Betancourt was found to be a flight risk, and is being held without bail.
More Bad News for the Red Sox
Researchers find that a cloned cat hardly acts or looks like its “parent.” (Gotta love the name of the second generation kitty….)
The body of Ted Williams, the BoSox slugger, is on ice someplace in Arizona. Why? One guess is that his son hopes that Teddy Baseball can be cloned at some indeterminate time in the future. Too bad that there’s no indication that the clone will be able to hit a curve any better than the son could.
(And what about Walt Disney? What happens when they thaw out old Walt? Will the clock start running again on all those Mickey Mouse copyrights that Congress has been so assiduously protecting?)

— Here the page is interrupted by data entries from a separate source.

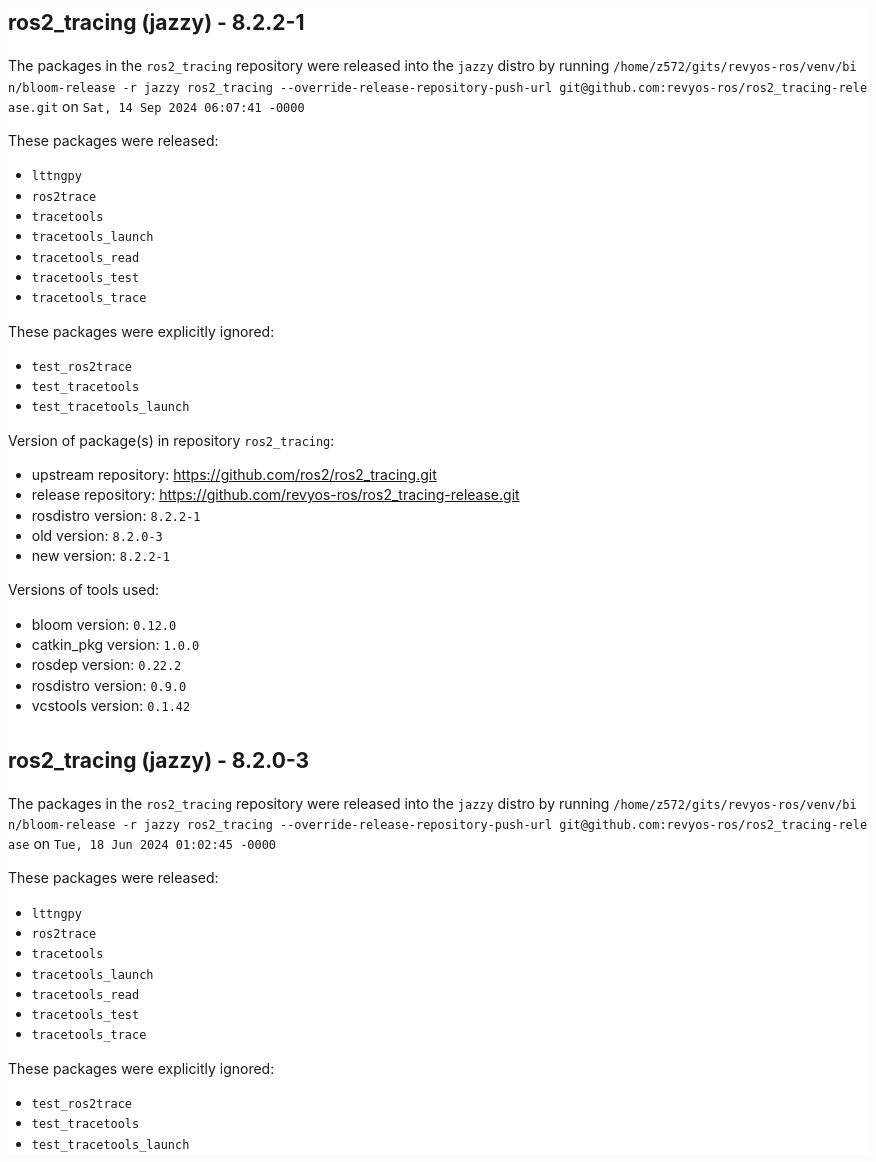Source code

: ## ros2_tracing (jazzy) - 8.2.2-1

The packages in the `ros2_tracing` repository were released into the `jazzy` distro by running `/home/z572/gits/revyos-ros/venv/bin/bloom-release -r jazzy ros2_tracing --override-release-repository-push-url git@github.com:revyos-ros/ros2_tracing-release.git` on `Sat, 14 Sep 2024 06:07:41 -0000`

These packages were released:
- `lttngpy`
- `ros2trace`
- `tracetools`
- `tracetools_launch`
- `tracetools_read`
- `tracetools_test`
- `tracetools_trace`

These packages were explicitly ignored:
- `test_ros2trace`
- `test_tracetools`
- `test_tracetools_launch`

Version of package(s) in repository `ros2_tracing`:

- upstream repository: https://github.com/ros2/ros2_tracing.git
- release repository: https://github.com/revyos-ros/ros2_tracing-release.git
- rosdistro version: `8.2.2-1`
- old version: `8.2.0-3`
- new version: `8.2.2-1`

Versions of tools used:

- bloom version: `0.12.0`
- catkin_pkg version: `1.0.0`
- rosdep version: `0.22.2`
- rosdistro version: `0.9.0`
- vcstools version: `0.1.42`


## ros2_tracing (jazzy) - 8.2.0-3

The packages in the `ros2_tracing` repository were released into the `jazzy` distro by running `/home/z572/gits/revyos-ros/venv/bin/bloom-release -r jazzy ros2_tracing --override-release-repository-push-url git@github.com:revyos-ros/ros2_tracing-release` on `Tue, 18 Jun 2024 01:02:45 -0000`

These packages were released:
- `lttngpy`
- `ros2trace`
- `tracetools`
- `tracetools_launch`
- `tracetools_read`
- `tracetools_test`
- `tracetools_trace`

These packages were explicitly ignored:
- `test_ros2trace`
- `test_tracetools`
- `test_tracetools_launch`
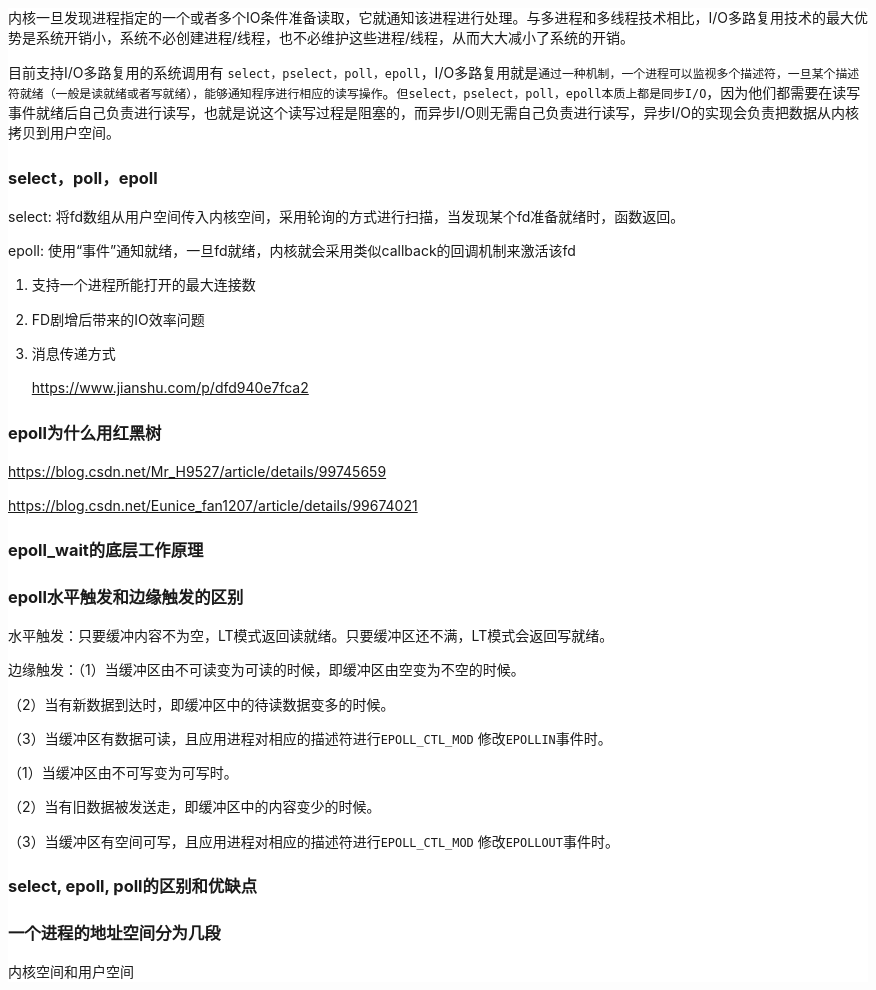 内核一旦发现进程指定的一个或者多个IO条件准备读取，它就通知该进程进行处理。与多进程和多线程技术相比，I/O多路复用技术的最大优势是系统开销小，系统不必创建进程/线程，也不必维护这些进程/线程，从而大大减小了系统的开销。

目前支持I/O多路复用的系统调用有 `select，pselect，poll，epoll`，I/O多路复用就是`通过一种机制，一个进程可以监视多个描述符，一旦某个描述符就绪（一般是读就绪或者写就绪），能够通知程序进行相应的读写操作`。`但select，pselect，poll，epoll本质上都是同步I/O`，因为他们都需要在读写事件就绪后自己负责进行读写，也就是说这个读写过程是阻塞的，而异步I/O则无需自己负责进行读写，异步I/O的实现会负责把数据从内核拷贝到用户空间。



### select，poll，epoll

select: 将fd数组从用户空间传入内核空间，采用轮询的方式进行扫描，当发现某个fd准备就绪时，函数返回。

epoll: 使用“事件”通知就绪，一旦fd就绪，内核就会采用类似callback的回调机制来激活该fd

1. 支持一个进程所能打开的最大连接数

2. FD剧增后带来的IO效率问题

3. 消息传递方式

   https://www.jianshu.com/p/dfd940e7fca2



### epoll为什么用红黑树

https://blog.csdn.net/Mr_H9527/article/details/99745659

https://blog.csdn.net/Eunice_fan1207/article/details/99674021



### epoll_wait的底层工作原理



### epoll水平触发和边缘触发的区别

水平触发：只要缓冲内容不为空，LT模式返回读就绪。只要缓冲区还不满，LT模式会返回写就绪。

边缘触发：（1）当缓冲区由不可读变为可读的时候，即缓冲区由空变为不空的时候。

（2）当有新数据到达时，即缓冲区中的待读数据变多的时候。

（3）当缓冲区有数据可读，且应用进程对相应的描述符进行`EPOLL_CTL_MOD` 修改`EPOLLIN`事件时。

（1）当缓冲区由不可写变为可写时。

（2）当有旧数据被发送走，即缓冲区中的内容变少的时候。

（3）当缓冲区有空间可写，且应用进程对相应的描述符进行`EPOLL_CTL_MOD` 修改`EPOLLOUT`事件时。



### select, epoll, poll的区别和优缺点





### 一个进程的地址空间分为几段

内核空间和用户空间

Do They Swim Clockwise or Counter-Clockwise?
Bright story in the NYTimes about inspired penguins in SanFran:
Penguin experts are a bit mystified as to why the arrival of six strong swimmers would prompt 46 other penguins suddenly to spend their days underwater spinning around each other like an errant, tuxedoed rinse cycle.
Well, Duuuuuuhhh
Let me get this straight: Fox is going to test our intelligence? CBS would be one thing, but Fox? The network that brought us “Married with Children” and the Fox News Channel? (Sunday nights is an aberration. What with the “The Simpsons,” someone outside the network must be programming Sundays.)
Could be worse, I suppose. Could be MTV or the WB…
… And the Old Hats Applaud …
The usually fine AtNewYork newsletter has an odd item today. Seems that AOL’s news server has been screwed up for a week, with the result that Usenet posts from AOL members have not been propagating to the Net. Here’s how they blurbed it:
EXCLUSIVE: A propagation problem which prevented AOL customers from broadcasting messages to the wider USENET community for more than a week has led many customers to question AOL’s much vaunted customer service.
Well, now:
- Since when has AOL’s customer service been much-vaunted?, and
- Given the general cluefulness of AOL’s users and their leading role in the deterioration of Usenet, why is this a problem at all?
Anyone want to start a collection to pay the guy who can make this outage permanent?